[WORK INSTRUCTION]:
Reproduce the whole listing exactly and let no picture into the copy.

[SOURCE DATA]:
Content starts
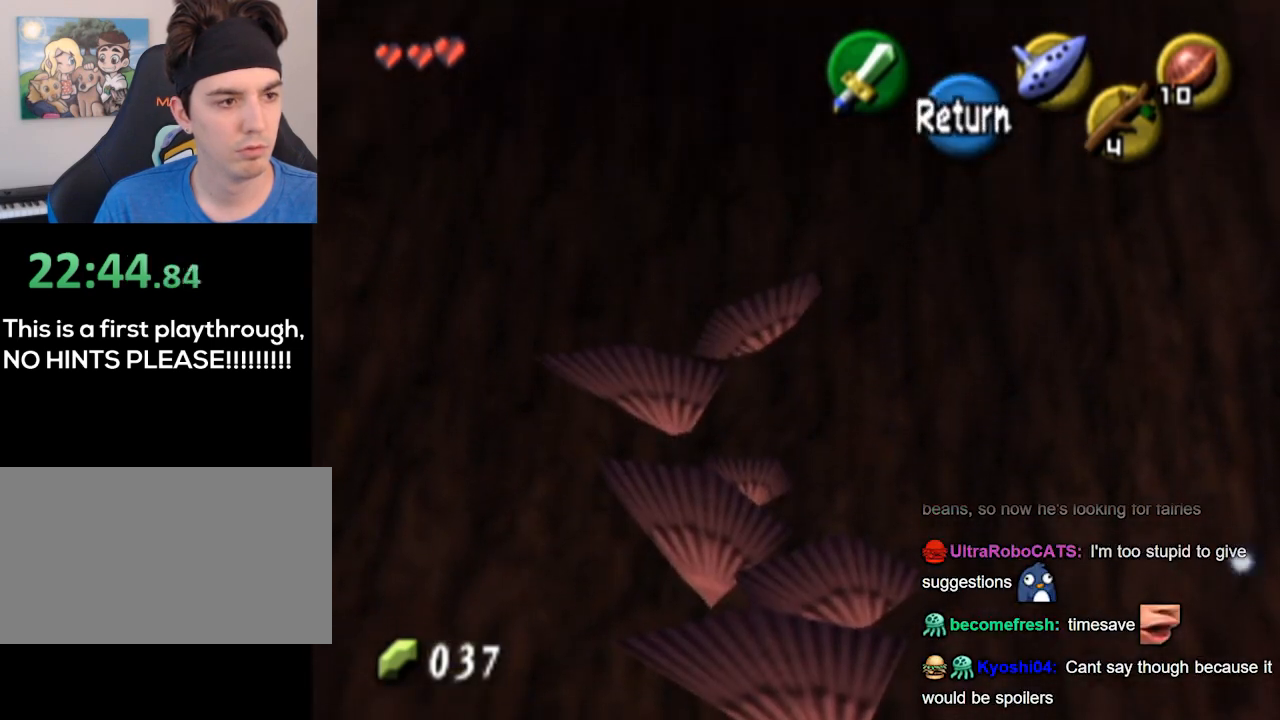
{"buttons": [], "left_stick": "center", "right_stick": "center", "events": [[33, "left_stick", "right"], [200, "left_stick", "up-right"], [467, "left_stick", "center"]]}
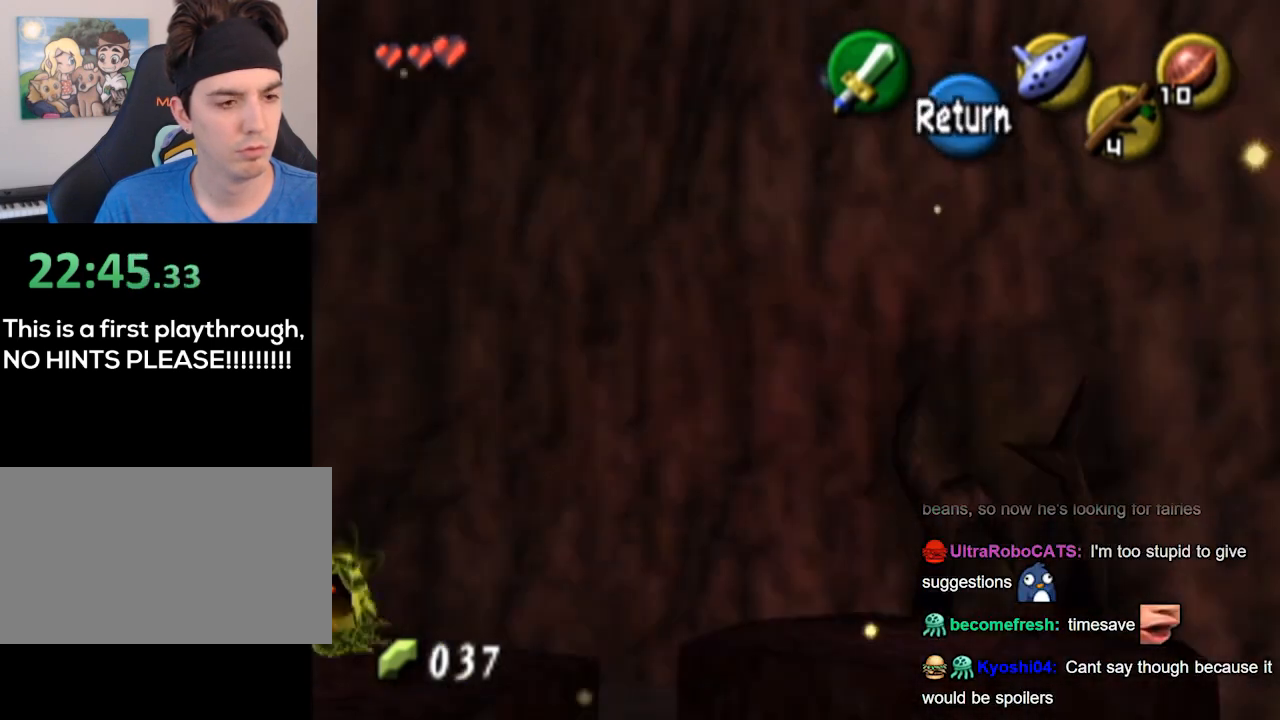
{"buttons": [], "left_stick": "center", "right_stick": "center", "events": []}
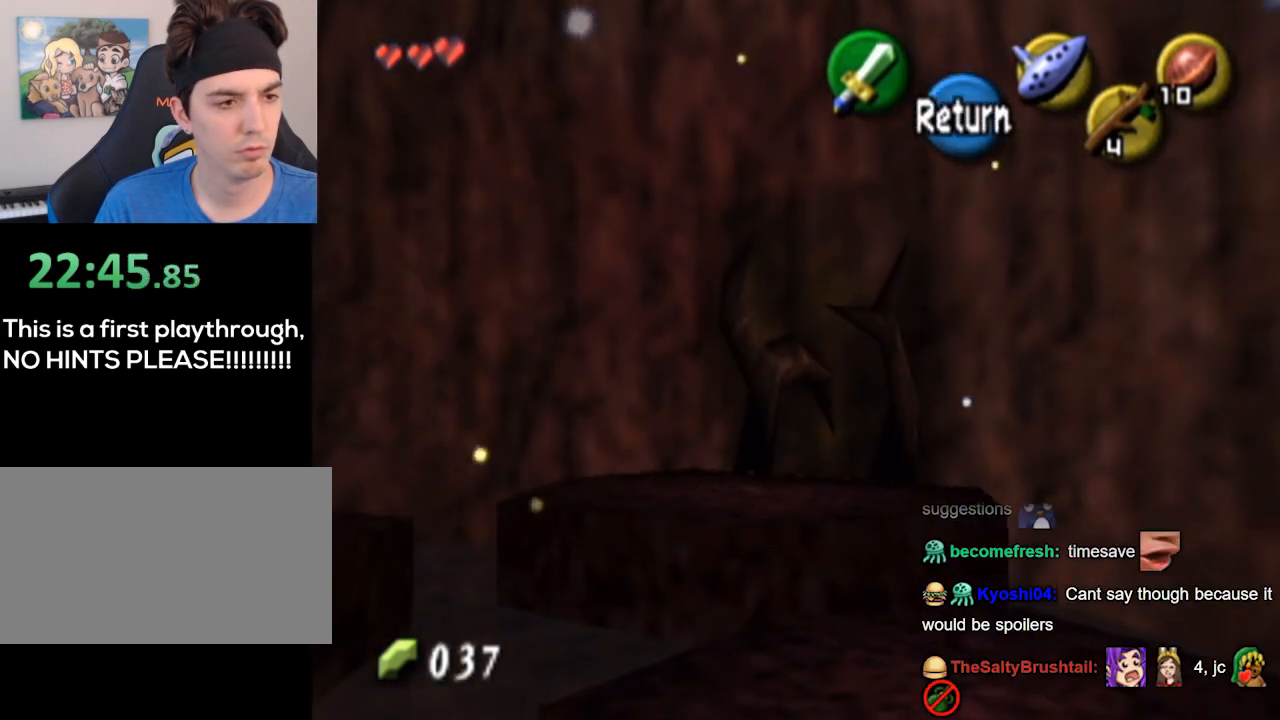
{"buttons": [], "left_stick": "left", "right_stick": "center", "events": [[300, "left_stick", "left"]]}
Content ends
[EXERCISE RESULT]:
{"buttons": [], "left_stick": "center", "right_stick": "center", "events": [[33, "left_stick", "right"], [200, "left_stick", "up-right"], [467, "left_stick", "center"]]}
{"buttons": [], "left_stick": "center", "right_stick": "center", "events": []}
{"buttons": [], "left_stick": "left", "right_stick": "center", "events": [[300, "left_stick", "left"]]}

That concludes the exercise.